Carl F.
Yelp
So, I was supposed to have brunch with George Takei (of Star Trek fame) today, but instead I spent the morning into afternoon holed up in my hotel room with whatever the Columbus, Ohio version of Montezuma's Revenge is, thanks to what was possibly the most repulsive meal I've ever been served.
I was going to give 2-stars because the girl who took my order was well spoken and somewhat helpful, but the events that transpired prevent me being generous with deuce stars. And it's not like I expected some gourmet ish or anything, but I was at least hoping for something that was edible.
I was staying at a hotel located roughly a quarter mile from CADD when I saw their menu, which featured like 8 different variations of fries, in the hotel lobby.

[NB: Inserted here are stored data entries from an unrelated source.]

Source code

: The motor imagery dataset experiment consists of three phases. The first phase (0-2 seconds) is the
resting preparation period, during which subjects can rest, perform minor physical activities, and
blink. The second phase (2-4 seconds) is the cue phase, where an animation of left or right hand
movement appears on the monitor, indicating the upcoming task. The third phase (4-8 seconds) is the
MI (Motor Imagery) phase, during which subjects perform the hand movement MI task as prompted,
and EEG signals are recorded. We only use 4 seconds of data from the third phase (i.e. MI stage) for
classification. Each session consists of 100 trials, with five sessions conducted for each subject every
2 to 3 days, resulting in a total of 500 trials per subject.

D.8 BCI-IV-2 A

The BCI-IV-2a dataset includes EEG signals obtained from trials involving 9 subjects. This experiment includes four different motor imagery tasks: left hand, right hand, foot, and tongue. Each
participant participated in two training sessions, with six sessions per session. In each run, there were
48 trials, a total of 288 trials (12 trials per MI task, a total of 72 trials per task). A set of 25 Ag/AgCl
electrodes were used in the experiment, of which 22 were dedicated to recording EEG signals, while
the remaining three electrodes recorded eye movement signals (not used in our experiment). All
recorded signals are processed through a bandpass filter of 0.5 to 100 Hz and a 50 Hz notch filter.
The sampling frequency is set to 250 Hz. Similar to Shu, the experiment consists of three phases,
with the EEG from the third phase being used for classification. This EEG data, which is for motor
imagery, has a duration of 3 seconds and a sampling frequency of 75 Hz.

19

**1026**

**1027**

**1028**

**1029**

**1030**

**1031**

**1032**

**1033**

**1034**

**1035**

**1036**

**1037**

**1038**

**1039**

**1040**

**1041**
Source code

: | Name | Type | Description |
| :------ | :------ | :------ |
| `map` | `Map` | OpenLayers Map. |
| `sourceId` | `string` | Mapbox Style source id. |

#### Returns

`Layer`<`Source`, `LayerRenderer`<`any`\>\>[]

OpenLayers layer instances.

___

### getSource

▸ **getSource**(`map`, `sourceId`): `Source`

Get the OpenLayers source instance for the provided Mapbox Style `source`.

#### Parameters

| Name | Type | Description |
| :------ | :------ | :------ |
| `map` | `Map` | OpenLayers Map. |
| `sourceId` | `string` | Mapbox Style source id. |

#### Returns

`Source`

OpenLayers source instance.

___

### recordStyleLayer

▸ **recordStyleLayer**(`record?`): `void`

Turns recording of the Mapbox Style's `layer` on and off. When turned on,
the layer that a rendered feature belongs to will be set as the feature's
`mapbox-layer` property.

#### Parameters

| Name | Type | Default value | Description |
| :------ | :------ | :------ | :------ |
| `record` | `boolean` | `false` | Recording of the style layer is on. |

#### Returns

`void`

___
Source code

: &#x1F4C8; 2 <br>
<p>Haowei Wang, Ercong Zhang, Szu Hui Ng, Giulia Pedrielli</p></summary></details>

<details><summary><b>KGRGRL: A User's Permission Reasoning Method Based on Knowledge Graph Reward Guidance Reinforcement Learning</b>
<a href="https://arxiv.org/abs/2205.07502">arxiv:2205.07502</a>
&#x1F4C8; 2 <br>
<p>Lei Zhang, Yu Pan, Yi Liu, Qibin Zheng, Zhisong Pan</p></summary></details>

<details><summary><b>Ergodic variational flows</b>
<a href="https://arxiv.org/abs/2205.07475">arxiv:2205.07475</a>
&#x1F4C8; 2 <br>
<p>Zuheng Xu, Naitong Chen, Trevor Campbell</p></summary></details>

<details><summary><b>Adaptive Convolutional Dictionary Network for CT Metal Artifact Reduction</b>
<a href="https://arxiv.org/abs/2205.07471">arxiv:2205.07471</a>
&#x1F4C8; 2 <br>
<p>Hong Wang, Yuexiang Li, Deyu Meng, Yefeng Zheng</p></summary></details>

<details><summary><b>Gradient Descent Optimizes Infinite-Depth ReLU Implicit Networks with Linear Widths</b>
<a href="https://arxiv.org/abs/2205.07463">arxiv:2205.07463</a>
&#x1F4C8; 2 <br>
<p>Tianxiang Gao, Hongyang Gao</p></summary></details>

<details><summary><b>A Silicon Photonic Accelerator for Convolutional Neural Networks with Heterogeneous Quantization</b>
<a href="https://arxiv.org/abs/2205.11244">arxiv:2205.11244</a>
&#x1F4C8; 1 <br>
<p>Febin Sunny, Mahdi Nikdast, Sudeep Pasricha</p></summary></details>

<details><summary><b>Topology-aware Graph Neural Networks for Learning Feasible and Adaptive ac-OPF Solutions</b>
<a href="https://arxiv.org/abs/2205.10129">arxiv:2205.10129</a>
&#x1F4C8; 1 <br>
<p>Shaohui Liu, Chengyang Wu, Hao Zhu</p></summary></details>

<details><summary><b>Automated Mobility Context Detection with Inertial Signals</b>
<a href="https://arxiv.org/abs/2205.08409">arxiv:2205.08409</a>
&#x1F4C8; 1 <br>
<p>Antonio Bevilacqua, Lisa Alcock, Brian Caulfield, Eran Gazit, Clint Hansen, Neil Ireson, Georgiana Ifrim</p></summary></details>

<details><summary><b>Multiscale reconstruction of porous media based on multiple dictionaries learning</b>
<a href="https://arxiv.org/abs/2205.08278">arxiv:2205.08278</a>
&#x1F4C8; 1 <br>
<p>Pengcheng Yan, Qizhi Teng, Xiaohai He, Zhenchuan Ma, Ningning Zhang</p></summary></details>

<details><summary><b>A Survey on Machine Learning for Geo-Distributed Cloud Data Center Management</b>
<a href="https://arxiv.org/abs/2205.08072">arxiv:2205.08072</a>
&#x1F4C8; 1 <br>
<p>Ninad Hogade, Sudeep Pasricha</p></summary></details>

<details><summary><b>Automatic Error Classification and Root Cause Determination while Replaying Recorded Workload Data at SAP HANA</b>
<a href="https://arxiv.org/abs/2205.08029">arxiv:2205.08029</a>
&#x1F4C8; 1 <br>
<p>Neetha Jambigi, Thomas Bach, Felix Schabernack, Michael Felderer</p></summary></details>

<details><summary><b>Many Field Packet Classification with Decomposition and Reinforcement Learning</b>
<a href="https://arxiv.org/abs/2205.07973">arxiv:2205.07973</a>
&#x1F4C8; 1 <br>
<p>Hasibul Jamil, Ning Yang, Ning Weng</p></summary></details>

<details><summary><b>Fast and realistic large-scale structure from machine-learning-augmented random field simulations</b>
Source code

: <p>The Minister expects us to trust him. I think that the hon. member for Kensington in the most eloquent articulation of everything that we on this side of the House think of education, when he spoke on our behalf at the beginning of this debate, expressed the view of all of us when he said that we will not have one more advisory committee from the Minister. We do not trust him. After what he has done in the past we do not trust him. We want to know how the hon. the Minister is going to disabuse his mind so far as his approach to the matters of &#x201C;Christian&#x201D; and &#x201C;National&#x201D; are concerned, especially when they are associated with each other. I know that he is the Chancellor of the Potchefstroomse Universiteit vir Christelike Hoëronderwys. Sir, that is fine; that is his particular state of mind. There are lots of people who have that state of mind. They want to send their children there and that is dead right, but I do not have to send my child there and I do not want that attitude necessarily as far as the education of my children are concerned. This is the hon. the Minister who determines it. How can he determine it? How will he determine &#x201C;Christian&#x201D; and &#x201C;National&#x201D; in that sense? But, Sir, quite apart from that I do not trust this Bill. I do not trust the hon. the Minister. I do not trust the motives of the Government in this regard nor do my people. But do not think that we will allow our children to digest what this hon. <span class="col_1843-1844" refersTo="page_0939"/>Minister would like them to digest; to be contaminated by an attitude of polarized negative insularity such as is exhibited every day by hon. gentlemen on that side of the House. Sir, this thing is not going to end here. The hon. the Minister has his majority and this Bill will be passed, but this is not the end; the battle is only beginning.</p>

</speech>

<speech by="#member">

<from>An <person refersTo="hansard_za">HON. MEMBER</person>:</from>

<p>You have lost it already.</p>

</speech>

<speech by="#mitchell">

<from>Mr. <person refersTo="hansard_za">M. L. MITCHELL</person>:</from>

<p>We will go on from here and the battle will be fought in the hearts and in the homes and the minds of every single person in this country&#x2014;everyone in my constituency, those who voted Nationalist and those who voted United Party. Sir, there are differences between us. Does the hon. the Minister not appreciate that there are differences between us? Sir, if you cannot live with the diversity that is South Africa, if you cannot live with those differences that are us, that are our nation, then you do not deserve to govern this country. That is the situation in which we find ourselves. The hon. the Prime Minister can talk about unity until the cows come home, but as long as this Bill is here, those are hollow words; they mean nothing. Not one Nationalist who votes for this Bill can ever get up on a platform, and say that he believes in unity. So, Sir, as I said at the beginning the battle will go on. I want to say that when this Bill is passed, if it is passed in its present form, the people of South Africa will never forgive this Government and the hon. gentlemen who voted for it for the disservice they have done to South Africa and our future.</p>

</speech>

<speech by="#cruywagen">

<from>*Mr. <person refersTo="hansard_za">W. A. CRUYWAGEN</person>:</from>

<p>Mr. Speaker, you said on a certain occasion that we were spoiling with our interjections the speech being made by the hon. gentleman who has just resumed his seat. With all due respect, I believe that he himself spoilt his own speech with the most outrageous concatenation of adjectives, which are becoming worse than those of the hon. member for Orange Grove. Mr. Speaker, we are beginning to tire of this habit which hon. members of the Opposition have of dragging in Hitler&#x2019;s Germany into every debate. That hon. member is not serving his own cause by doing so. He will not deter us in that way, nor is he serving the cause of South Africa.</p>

I wasn't super hungry but I LOVE fries and kind of always have that underlying 'I could eat' feeling, so I went for it and called in an order to be delivered (they're open and deliver until 4am) to my hotel just shy of 1am.
After that it was all downhill.
I ordered:
* Buffalo Fries
* Cheese fries w/ jalapenos
* Buffalo Shrimp
Order total: $14.85 + $5 cash tip for driver because it was the smallest bill I had.
*Was told delivery time for 2 orders of fries and shrimp would be 45 minutes. Actual deliver time was just shy of 2 1/2 hours at 3:30am. Which sucked for a number of reasons, #1 being that at that point I was more exhausted than hungry and would have preferred just falling asleep.
*I'd already gotten into my PJs and was sure to ask the girl on the phone if the driver would deliver right to my room or just to the lobby, as my PJs are NSFPublic (not because they're racy but because they're basically being held together by various permanent food stains and I prefer to keep that visual a secret) and I'd planned on not ordering if it meant I was going to have to put on real pants and shoes again to go down to the lobby. The girl on the phone said it depends on the hotel security if the driver can come up or not, and I figured that since my hotel had zero lobby or otherwise security that I'd be good to stay within the confines of my room. That unfortunately didn't end up being the case because the driver didn't want to make the trip up the elevator, so I ended up having suit up and go down for my cold-ass 2.5 hour-old food.
*I open the bag of food and the first thing I pull out is the single napkin they packed with my order that's crumpled up, wet, and appears to have already been used by someone else.
*The buffalo fries had sogged and congealed together to form one mass glob and it looked like all someone did was put one pump of buffalo sauce right in the middle.
*The cheese + jalapeno fries where the container was about 40% coagulated cheese substance. It was pretty close to being inedible.
*The buffalo shrimp were downright disgusting. I don't even think there was shrimp in there. If I had to guess, I'd say it was closer to heavily breaded bits of earthworms and there was no buffalo sauce included. There was, however, a small container with a shot of straight drained grease. I stuck my fork in to attempt to stir and do a taste check and sure enough, just thick oil-y grease shot. No buffalo. It smelled so bad that I had to dump it down my hotel bathroom sink, which i know you aren't supposed to do with grease but this was an emergency. Trust. The sh*t was so thick it just pooled over the drain and stayed there. About 4 minutes later I heard a gurgle from the bathroom that ended up being the sound of the grease finally starting to make it's way down the drain.
*It was hard to eat more than a few bites of any of it, so I ended up trashing 85% of my $20 meal and then writhing in pain the rest of the night from my stomach's disagreeable reaction to the absolutely abhorrent food.
Hands down the foul-est food experience I've ever had... and this is coming from a person who accidentally ate a cat litter particle a few weeks ago thinking it was fallen oatmeal chocolate chip cook bit.
Not fit for human consumption would be the simplest way to describe my meal from here.